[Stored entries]
Start of Block
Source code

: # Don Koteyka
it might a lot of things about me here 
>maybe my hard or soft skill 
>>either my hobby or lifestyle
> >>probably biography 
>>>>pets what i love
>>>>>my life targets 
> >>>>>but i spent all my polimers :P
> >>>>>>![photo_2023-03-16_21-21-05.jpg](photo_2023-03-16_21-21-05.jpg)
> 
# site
End of Block
* [Exercise]
Starting at the line with "hobby or lifestyle", retype each line through the final one in the data above, unchanged and with nothing added.

* [Answer for this exercise]
>>either my hobby or lifestyle
> >>probably biography 
>>>>pets what i love
>>>>>my life targets 
> >>>>>but i spent all my polimers :P
> >>>>>>![photo_2023-03-16_21-21-05.jpg](photo_2023-03-16_21-21-05.jpg)
> 
# site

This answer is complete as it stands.